ACTIVITY: Check every line in the listing below for "part". Copy the ones where it occurs.

INPUT FOR THIS TASK:
########
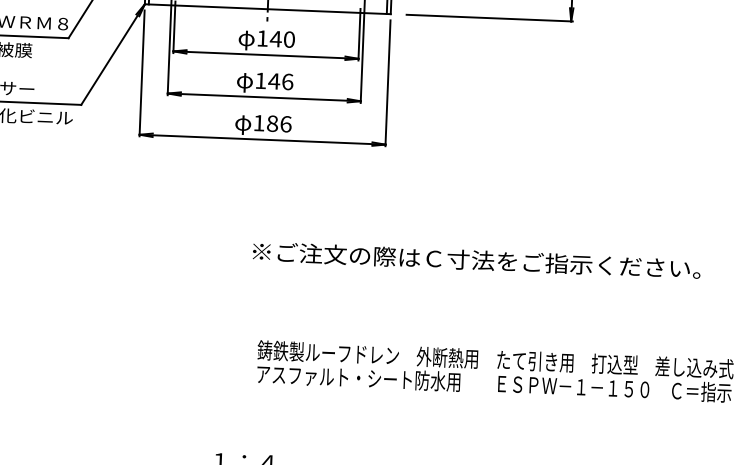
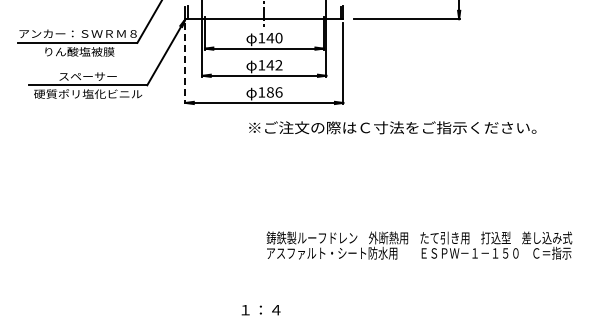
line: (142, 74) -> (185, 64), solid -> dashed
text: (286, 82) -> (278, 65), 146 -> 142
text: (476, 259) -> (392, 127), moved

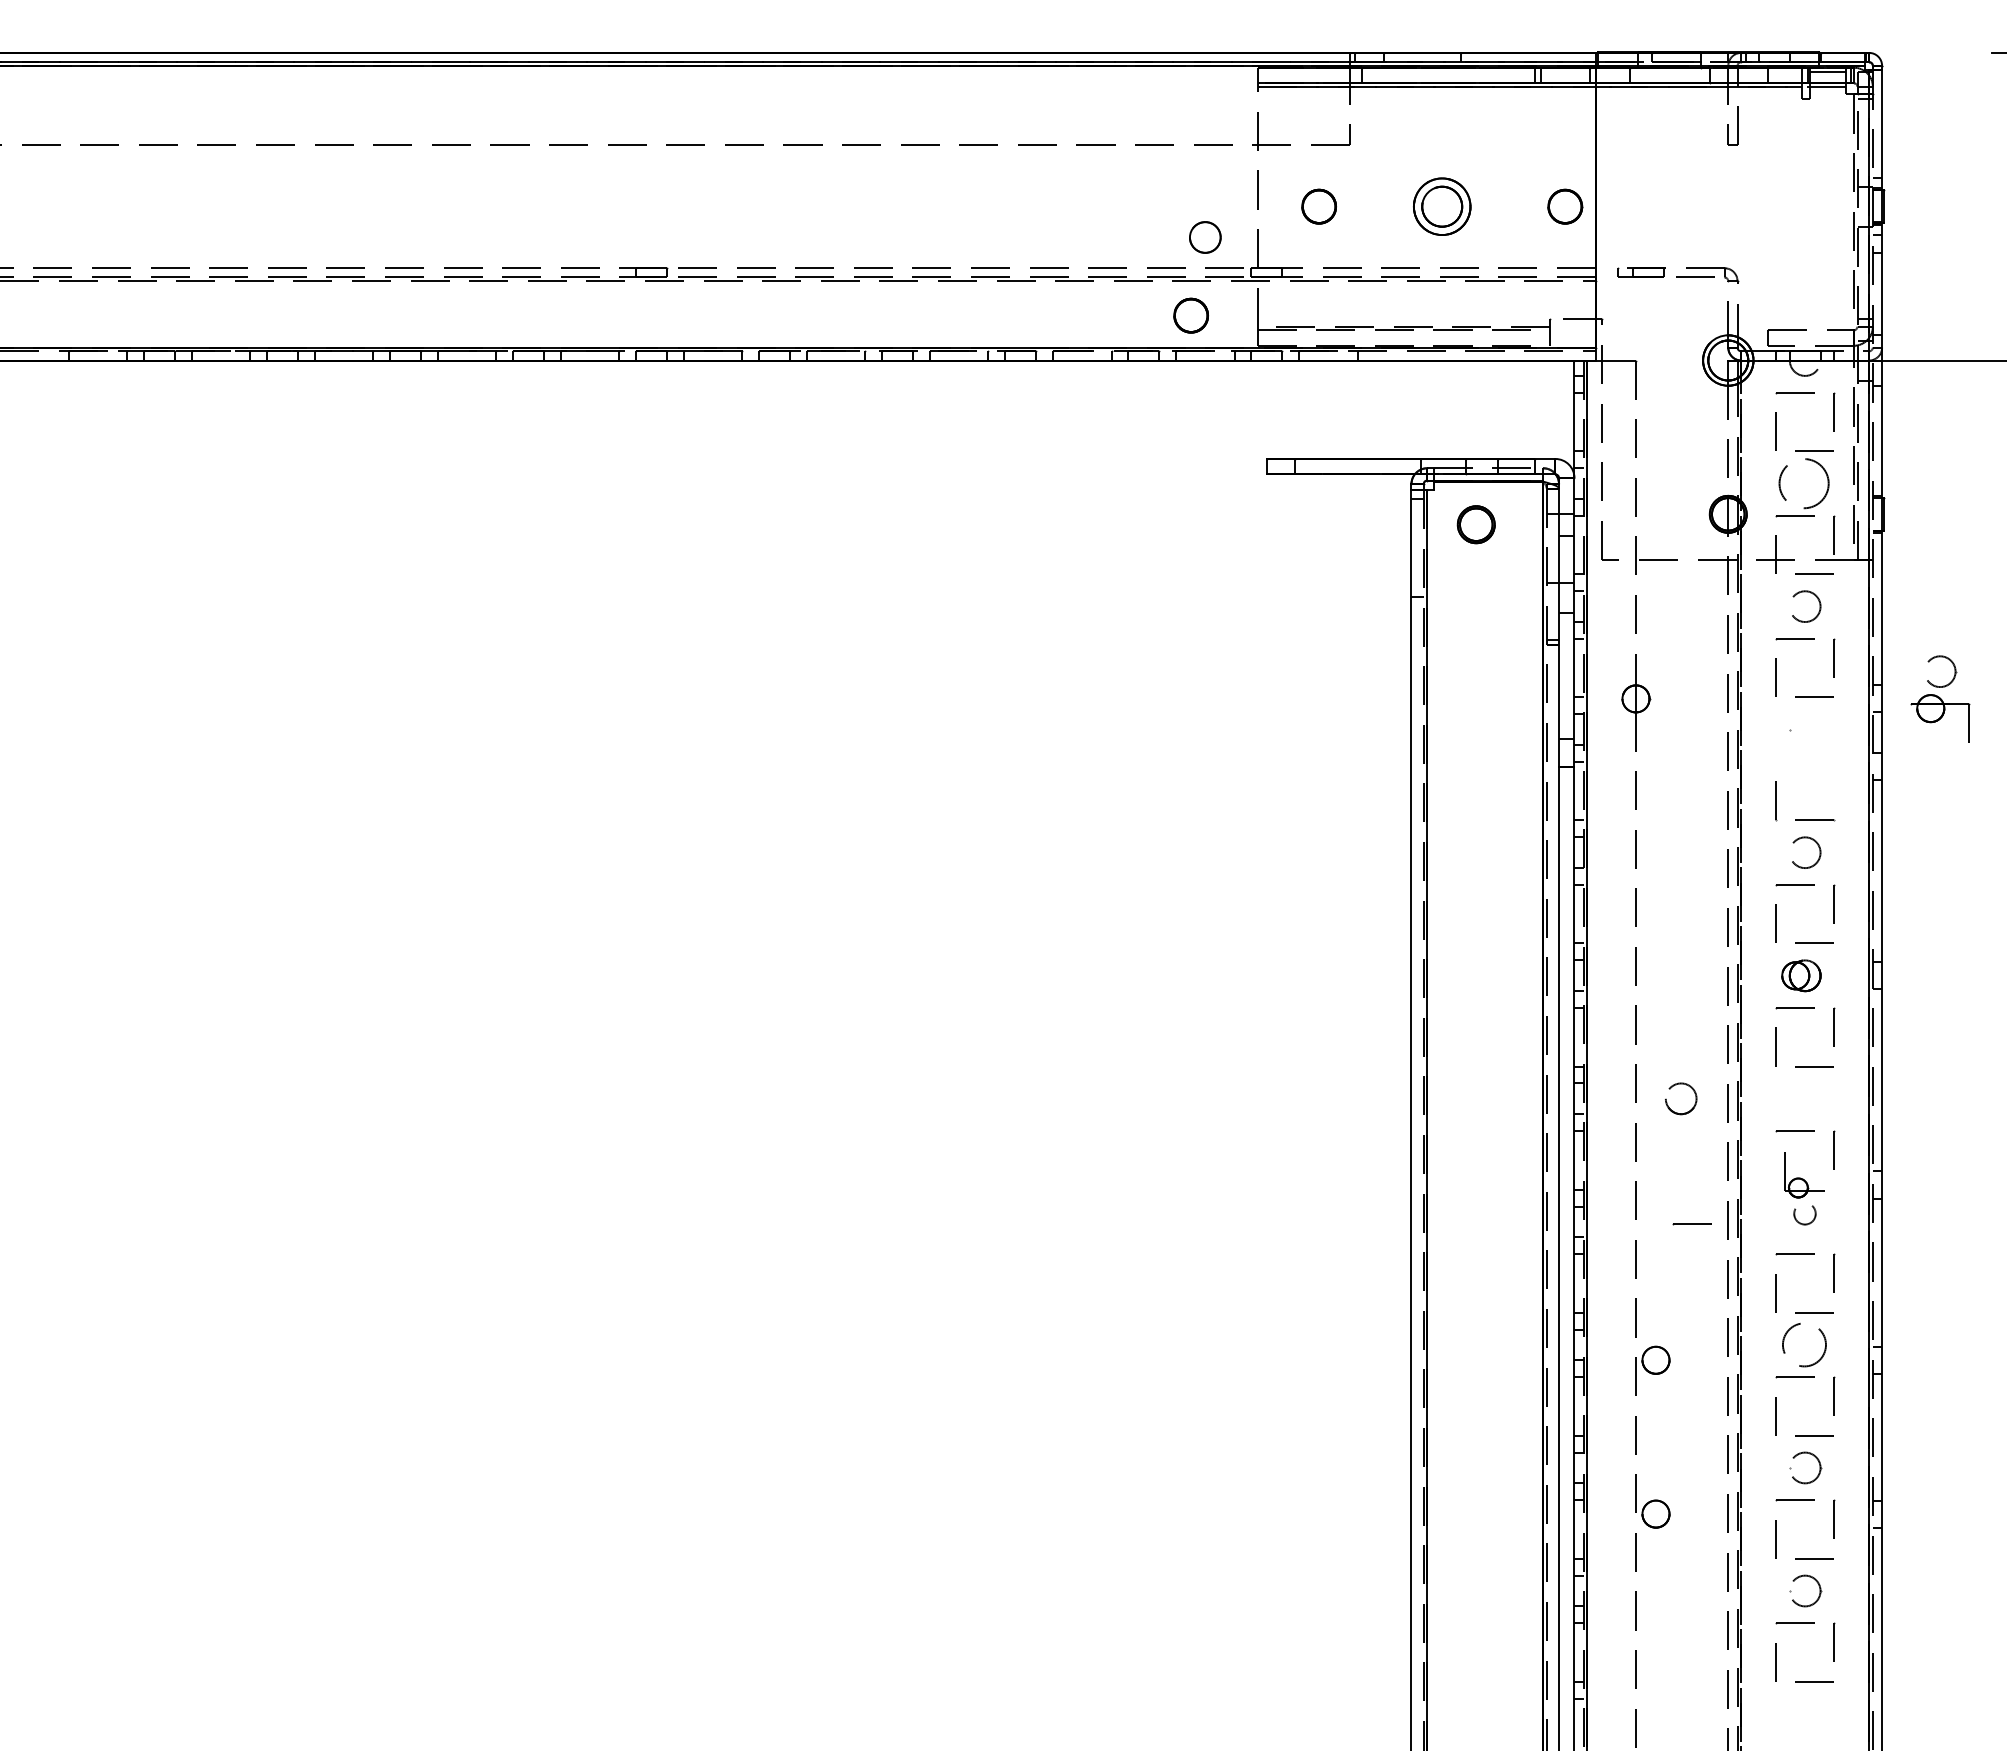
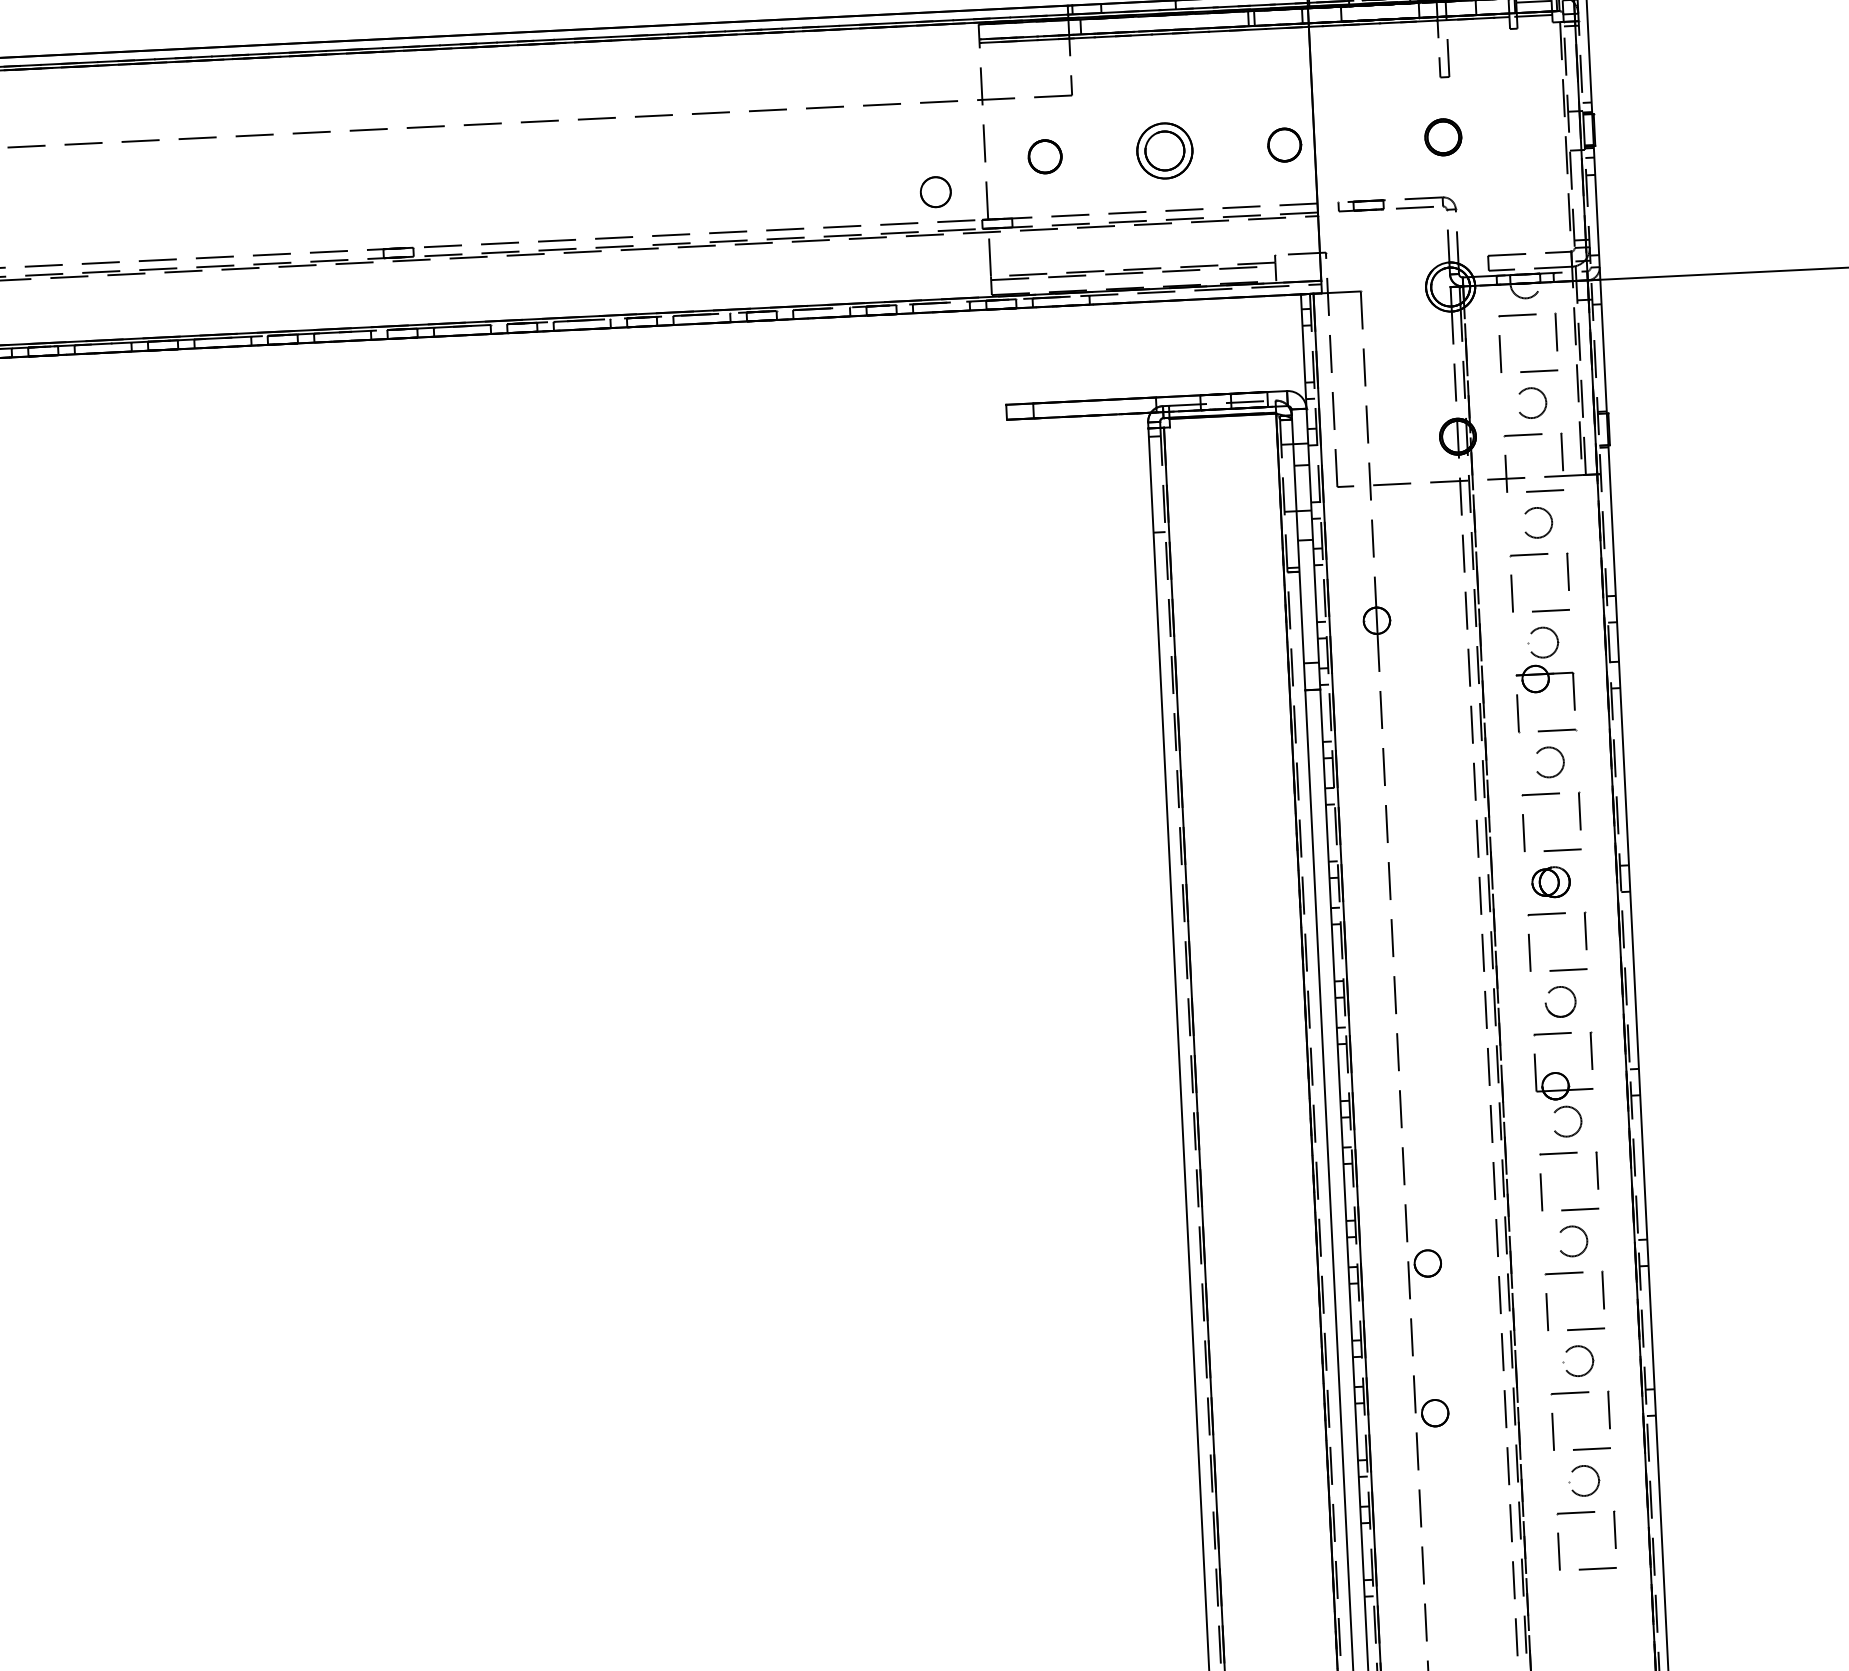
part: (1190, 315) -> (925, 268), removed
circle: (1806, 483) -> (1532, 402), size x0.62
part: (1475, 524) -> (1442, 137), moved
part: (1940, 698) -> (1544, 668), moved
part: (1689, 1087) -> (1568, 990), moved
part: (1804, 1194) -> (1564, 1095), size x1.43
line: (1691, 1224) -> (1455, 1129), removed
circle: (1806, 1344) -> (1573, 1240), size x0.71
########
SOLUTION FOR THIS EXERCISE:
part: (1190, 315) -> (925, 268), removed
part: (1475, 524) -> (1442, 137), moved
part: (1940, 698) -> (1544, 668), moved
part: (1689, 1087) -> (1568, 990), moved
part: (1804, 1194) -> (1564, 1095), size x1.43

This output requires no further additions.